This exercise calls for the records to be returned exactly, with images removed.

RECORDS section start

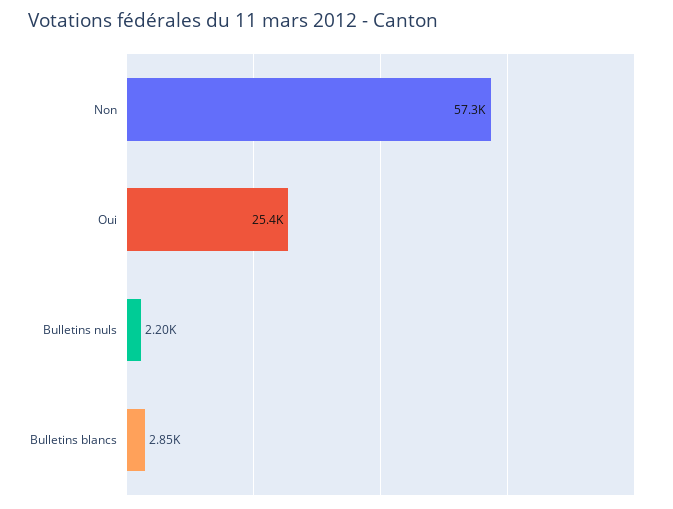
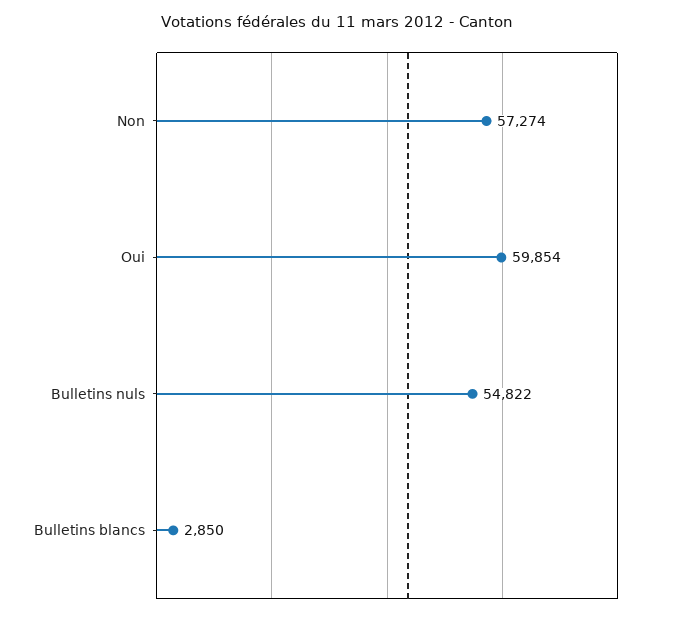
  {
    "Non": 57274,
-   "Oui": 25400,
+   "Oui": 59854,
-   "Bulletins nuls": 2200,
+   "Bulletins nuls": 54822,
    "Bulletins blancs": 2850
  }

RECORDS section end

WRITTEN ANSWER:
  {
    "Non": 57274,
-   "Oui": 25400,
+   "Oui": 59854,
-   "Bulletins nuls": 2200,
+   "Bulletins nuls": 54822,
    "Bulletins blancs": 2850
  }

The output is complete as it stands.